A Priceless Piece of Tat



I've had a busy time of it recently since Waity Katie decided to tie the knot with that bald fellow with the receding chin - Wills or whatever his name is. To my British friends out there I have this momentous news to impart: yes there are actually people, okay Americans that did not know that Harry was son of Hewitt.


In the midst of Royal Wedding hysteria over here in the US it's been my duty to inform the Yanks about the history of the royals, and to set some stuff straight about what exactly Diana did with her riding instructor. I can inform you that there are many people okay Americans who actually think Di was an innocent victim in her marriage, and okay maybe she was to some extent but that didn't stop her from playing hide the salami with every Tom, Dick and Hewitt and more power to her I say.

But enough cynicism from me. It's not every day that the humble daughter of a millionaire gets to marry an inbred son (definitely a product of Charles on this one due to the balding etc). And get this - even though Katie is sporting the engagement ring once worn by Di worth a cool £85,700 now you too can share in the great day by purchasing your own piece of celebrity tat for only $19.90!! (play video above) - in the form of the "Royal Heirloom Ring, a limited edition replica of the timeless heirloom. The beautiful simulated “Ceylon” sapphire represents the original quality of the centerpiece and is surrounded by scintillating brilliant Diamond X-4 CZs and prong set in silver plate. It’s style, luster, color and cut are unsurpassed." 

And I do take issue with this pile of silliness: "Kate’s story of an everyday girl meeting her Prince and one day becoming the Queen of England is a modern day fairytale come true."

What? Since when was Kate a checkout girl at Asda?

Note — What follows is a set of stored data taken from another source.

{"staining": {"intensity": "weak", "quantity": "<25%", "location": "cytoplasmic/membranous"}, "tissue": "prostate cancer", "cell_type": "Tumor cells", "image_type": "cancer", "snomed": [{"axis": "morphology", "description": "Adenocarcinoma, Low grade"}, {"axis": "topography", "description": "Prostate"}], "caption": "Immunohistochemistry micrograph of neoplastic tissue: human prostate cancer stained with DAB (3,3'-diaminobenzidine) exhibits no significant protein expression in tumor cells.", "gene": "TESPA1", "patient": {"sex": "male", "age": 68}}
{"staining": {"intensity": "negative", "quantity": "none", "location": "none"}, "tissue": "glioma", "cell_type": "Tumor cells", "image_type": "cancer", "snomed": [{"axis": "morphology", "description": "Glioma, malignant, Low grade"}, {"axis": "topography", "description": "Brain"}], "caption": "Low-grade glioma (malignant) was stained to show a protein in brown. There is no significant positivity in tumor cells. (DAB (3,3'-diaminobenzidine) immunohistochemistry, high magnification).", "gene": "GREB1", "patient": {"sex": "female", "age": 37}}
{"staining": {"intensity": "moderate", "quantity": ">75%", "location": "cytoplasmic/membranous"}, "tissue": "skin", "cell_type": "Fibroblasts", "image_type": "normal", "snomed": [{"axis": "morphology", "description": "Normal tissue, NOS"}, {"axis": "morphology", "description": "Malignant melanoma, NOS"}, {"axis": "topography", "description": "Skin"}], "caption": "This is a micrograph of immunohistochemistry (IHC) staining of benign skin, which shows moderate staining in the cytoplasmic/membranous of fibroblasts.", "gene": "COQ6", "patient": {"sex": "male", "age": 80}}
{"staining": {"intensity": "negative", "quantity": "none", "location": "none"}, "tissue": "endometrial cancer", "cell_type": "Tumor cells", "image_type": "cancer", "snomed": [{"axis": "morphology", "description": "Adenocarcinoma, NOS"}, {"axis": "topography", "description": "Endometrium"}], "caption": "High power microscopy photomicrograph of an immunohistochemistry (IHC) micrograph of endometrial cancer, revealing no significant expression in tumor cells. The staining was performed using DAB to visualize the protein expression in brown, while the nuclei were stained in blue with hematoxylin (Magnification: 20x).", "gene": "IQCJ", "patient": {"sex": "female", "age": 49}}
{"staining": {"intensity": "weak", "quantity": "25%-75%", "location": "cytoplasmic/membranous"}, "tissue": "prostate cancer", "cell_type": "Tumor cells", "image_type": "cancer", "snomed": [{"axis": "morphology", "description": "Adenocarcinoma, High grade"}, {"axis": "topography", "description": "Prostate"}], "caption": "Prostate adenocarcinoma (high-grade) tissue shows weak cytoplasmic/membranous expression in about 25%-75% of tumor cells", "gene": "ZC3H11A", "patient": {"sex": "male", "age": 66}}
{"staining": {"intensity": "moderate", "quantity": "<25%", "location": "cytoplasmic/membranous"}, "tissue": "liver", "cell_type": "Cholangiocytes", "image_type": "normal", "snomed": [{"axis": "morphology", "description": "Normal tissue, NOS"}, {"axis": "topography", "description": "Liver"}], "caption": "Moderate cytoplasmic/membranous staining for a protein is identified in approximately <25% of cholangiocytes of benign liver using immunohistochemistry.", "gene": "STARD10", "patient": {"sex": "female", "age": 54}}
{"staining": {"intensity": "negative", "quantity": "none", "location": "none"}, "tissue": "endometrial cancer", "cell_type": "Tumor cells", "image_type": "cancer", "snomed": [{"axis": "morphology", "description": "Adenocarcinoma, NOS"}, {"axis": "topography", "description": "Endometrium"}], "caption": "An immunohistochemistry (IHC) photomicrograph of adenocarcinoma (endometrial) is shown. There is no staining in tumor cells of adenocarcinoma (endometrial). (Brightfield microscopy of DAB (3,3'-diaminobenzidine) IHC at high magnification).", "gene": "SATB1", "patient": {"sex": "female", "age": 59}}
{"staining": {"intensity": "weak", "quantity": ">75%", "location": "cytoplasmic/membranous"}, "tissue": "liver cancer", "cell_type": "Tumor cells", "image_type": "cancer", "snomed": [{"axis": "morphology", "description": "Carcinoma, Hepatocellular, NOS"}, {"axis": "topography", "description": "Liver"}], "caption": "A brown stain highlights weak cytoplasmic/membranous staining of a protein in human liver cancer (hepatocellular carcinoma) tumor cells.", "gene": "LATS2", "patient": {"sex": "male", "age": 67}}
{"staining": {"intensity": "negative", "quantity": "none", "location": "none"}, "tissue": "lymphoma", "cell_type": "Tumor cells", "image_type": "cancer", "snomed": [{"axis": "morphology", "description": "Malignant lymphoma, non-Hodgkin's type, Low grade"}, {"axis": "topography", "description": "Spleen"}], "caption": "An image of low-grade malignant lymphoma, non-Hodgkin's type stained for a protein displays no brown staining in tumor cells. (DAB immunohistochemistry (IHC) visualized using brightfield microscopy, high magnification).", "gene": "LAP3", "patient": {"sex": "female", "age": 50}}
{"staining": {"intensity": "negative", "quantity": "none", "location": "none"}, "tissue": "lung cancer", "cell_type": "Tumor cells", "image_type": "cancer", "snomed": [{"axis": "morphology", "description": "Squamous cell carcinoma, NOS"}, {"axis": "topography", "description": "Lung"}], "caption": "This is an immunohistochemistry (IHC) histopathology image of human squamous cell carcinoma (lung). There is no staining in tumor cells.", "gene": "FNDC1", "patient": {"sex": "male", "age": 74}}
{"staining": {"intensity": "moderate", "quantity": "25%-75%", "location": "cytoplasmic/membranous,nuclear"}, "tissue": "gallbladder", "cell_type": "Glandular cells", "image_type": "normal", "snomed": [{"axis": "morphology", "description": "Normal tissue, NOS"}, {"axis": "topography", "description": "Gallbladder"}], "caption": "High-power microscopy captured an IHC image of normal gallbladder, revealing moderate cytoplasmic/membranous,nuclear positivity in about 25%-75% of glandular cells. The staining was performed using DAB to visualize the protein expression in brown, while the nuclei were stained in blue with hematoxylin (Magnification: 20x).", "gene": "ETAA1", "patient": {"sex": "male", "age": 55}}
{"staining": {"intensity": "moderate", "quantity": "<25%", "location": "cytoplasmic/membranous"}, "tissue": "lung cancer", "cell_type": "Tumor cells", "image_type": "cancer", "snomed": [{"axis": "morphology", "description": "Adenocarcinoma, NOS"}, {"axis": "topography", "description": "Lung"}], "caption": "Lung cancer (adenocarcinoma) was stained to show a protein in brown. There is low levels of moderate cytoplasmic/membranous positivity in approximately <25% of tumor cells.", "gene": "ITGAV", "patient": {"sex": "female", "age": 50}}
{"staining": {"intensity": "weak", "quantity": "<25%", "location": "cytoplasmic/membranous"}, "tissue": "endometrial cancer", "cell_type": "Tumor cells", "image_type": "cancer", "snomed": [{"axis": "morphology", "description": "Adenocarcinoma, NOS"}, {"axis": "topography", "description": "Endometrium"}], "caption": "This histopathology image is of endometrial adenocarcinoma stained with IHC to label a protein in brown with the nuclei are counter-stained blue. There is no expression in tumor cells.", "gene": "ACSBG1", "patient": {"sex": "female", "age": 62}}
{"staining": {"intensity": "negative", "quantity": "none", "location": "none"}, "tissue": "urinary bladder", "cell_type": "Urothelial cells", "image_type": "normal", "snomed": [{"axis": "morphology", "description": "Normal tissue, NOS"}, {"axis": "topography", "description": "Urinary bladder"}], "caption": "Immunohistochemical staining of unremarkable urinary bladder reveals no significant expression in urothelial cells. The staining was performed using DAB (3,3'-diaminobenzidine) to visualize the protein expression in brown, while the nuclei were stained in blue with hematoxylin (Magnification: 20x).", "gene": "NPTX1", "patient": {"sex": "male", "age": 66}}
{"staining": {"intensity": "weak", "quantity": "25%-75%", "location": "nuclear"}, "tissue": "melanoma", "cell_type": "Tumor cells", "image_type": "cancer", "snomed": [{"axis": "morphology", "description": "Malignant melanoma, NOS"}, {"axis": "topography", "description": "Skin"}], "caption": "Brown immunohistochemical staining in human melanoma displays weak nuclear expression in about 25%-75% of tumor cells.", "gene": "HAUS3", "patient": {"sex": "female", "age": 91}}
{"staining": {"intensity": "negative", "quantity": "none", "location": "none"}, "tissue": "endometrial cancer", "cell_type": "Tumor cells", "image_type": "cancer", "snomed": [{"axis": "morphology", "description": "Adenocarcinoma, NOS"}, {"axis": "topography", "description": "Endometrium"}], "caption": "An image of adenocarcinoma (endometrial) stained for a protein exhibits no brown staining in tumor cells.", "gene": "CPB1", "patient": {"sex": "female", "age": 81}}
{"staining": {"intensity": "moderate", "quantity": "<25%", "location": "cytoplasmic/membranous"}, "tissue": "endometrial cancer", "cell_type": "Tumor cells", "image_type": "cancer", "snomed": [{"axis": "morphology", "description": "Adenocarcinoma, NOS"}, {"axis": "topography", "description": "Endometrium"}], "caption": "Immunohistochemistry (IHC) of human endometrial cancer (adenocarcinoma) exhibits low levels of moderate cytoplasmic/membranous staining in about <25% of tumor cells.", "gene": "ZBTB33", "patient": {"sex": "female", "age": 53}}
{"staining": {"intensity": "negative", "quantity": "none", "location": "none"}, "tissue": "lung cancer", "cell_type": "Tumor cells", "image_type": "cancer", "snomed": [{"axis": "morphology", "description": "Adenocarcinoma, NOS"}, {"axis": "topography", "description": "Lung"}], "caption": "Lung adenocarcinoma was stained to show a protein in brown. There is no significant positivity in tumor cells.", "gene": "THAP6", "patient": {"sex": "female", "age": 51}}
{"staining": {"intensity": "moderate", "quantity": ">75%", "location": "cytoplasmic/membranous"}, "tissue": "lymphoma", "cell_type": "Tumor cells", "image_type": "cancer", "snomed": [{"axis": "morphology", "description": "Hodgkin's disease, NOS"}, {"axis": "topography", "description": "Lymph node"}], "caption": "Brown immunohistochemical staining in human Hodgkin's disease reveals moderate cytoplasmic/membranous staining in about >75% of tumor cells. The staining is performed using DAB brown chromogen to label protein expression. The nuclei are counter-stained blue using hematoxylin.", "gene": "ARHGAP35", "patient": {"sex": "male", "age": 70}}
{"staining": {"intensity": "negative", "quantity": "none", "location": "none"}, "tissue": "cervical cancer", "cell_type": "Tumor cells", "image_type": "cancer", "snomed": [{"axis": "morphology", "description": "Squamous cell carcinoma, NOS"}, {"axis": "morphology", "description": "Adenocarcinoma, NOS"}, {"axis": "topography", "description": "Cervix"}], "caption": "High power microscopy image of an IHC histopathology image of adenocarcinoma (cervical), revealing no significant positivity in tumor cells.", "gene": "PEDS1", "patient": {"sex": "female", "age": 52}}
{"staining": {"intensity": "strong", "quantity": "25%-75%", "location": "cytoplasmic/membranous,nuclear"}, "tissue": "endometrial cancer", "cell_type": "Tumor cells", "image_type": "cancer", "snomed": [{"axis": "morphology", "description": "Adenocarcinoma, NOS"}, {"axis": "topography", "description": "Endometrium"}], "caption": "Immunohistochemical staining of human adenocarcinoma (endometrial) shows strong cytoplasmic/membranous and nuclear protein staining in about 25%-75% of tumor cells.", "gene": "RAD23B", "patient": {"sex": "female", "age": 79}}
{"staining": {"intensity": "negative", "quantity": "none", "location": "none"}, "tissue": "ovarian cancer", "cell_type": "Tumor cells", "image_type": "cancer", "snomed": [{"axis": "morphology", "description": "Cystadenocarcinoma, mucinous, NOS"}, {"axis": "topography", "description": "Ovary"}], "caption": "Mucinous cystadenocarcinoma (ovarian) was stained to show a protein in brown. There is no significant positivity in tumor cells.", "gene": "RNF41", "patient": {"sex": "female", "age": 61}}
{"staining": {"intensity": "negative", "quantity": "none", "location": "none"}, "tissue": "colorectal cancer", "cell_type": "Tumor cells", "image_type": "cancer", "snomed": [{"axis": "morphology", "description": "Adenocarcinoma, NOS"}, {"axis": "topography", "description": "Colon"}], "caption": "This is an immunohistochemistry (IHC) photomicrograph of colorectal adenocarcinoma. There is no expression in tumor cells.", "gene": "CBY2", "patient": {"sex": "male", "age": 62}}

My point is this and there is a point - Kate is not a coal miner's daughter who happened to catch the eye of a prince. She is a stinking rich Sloane - a UK Paris Hilton as it were without the entrepreneurial spirit to make sex tapes like One Night In Paris but a woman of wealth who has never worked a day in her life. Which is fine but why pretend otherwise? To sell cheap ring imitations perhaps?


What gets me about Kate is she's so bloody boring. She has a great figure yet wears clothes that look like they come from M&S. At the very least Katie get some designers to make you some great fashion forward dresses. Am I alone in looking nostalgically back at the old royals? In the old days Royals knew that they were layabouts with a duty to entertain the British public. Who can forget Prince Edward's um, production company that never made a bean and was funded by the royal wallet or Prince Margaret who was always drunk as a skunk, Prince Phillips racist comments which were frankly hilarious, Prince Andrew swinging both ways, Princess Di crazy as a fruitbat cavorting with cokehead Dodi and doing hilarious interviews about 'there were three of us in our marriage', and last but not least the Princess of Pork who has been exceptionally good value on the entertainment front and even tried to sell 'access to Prince Andrew' for a cool $725,000 before being declared bankrupt (she now blames that debacle on being a boozer). God help me I miss the colourful old style royals. Do you? Do you think the royals have a duty to be entertaining or are you pleased to see the new breed of royals like Kate and Wills who are about as dull as a wet weekend in Bognor Regis and seem to have hermetically sealed genitals? Discuss.